Rendered chart images:
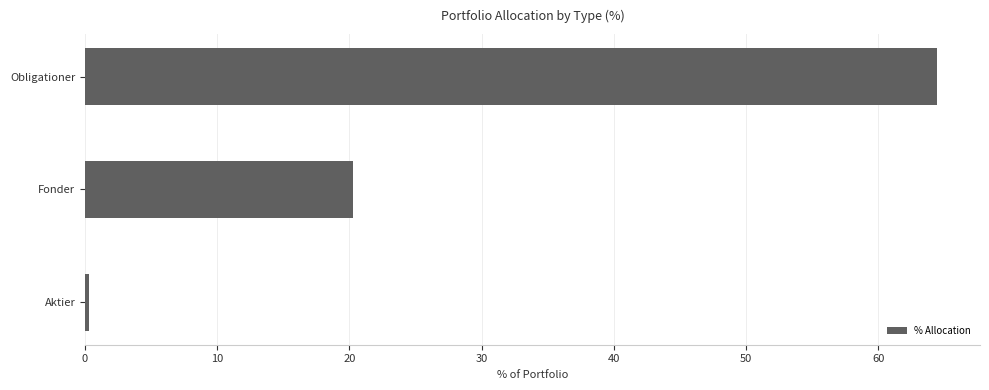

How many bars are there in total?

3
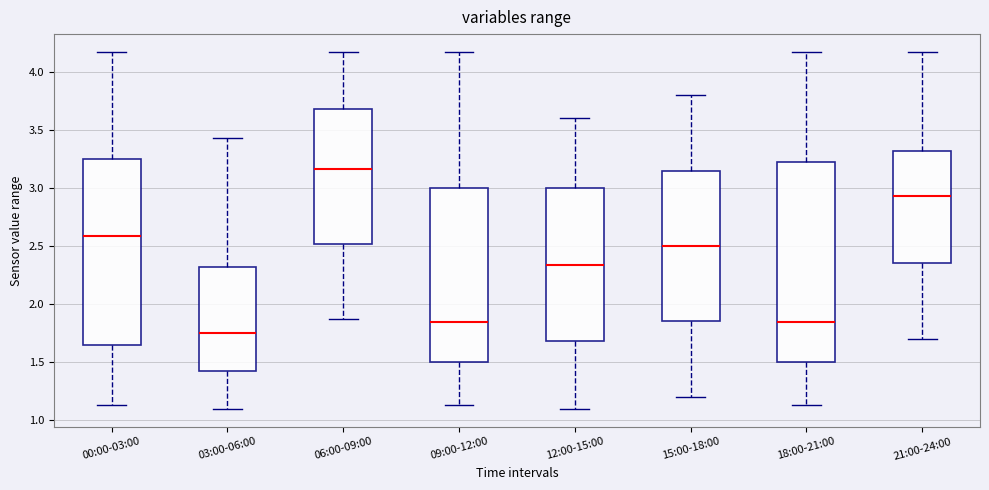

Reading left to right, read every box against the y-axis: the position of its median line, the range the box covers, and the ends of its whiskers. The values are not printed on the chart, so give them approximately, as read against the axis.

00:00-03:00: median 2.60, box 1.65 to 3.25, whiskers 1.15 to 4.15
03:00-06:00: median 1.75, box 1.40 to 2.30, whiskers 1.10 to 3.45
06:00-09:00: median 3.15, box 2.50 to 3.70, whiskers 1.85 to 4.15
09:00-12:00: median 1.85, box 1.50 to 3.00, whiskers 1.15 to 4.15
12:00-15:00: median 2.35, box 1.70 to 3.00, whiskers 1.10 to 3.60
15:00-18:00: median 2.50, box 1.85 to 3.15, whiskers 1.20 to 3.80
18:00-21:00: median 1.85, box 1.50 to 3.25, whiskers 1.15 to 4.15
21:00-24:00: median 2.95, box 2.35 to 3.30, whiskers 1.70 to 4.15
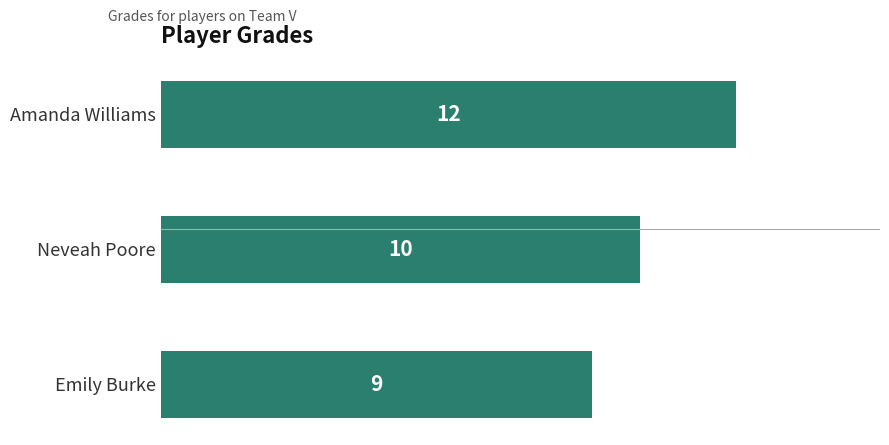

How many bars are there in total?

3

HOW TO COMPLETE THIS TASK: Copy every line of the data above word for word, leaving out the pictures.

RESPONSE TO THIS EXERCISE:
How many bars are there in total?

3

Reading left to right, read every box against the y-axis: the position of its median line, the range the box covers, and the ends of its whiskers. The values are not printed on the chart, so give them approximately, as read against the axis.

00:00-03:00: median 2.60, box 1.65 to 3.25, whiskers 1.15 to 4.15
03:00-06:00: median 1.75, box 1.40 to 2.30, whiskers 1.10 to 3.45
06:00-09:00: median 3.15, box 2.50 to 3.70, whiskers 1.85 to 4.15
09:00-12:00: median 1.85, box 1.50 to 3.00, whiskers 1.15 to 4.15
12:00-15:00: median 2.35, box 1.70 to 3.00, whiskers 1.10 to 3.60
15:00-18:00: median 2.50, box 1.85 to 3.15, whiskers 1.20 to 3.80
18:00-21:00: median 1.85, box 1.50 to 3.25, whiskers 1.15 to 4.15
21:00-24:00: median 2.95, box 2.35 to 3.30, whiskers 1.70 to 4.15

How many bars are there in total?

3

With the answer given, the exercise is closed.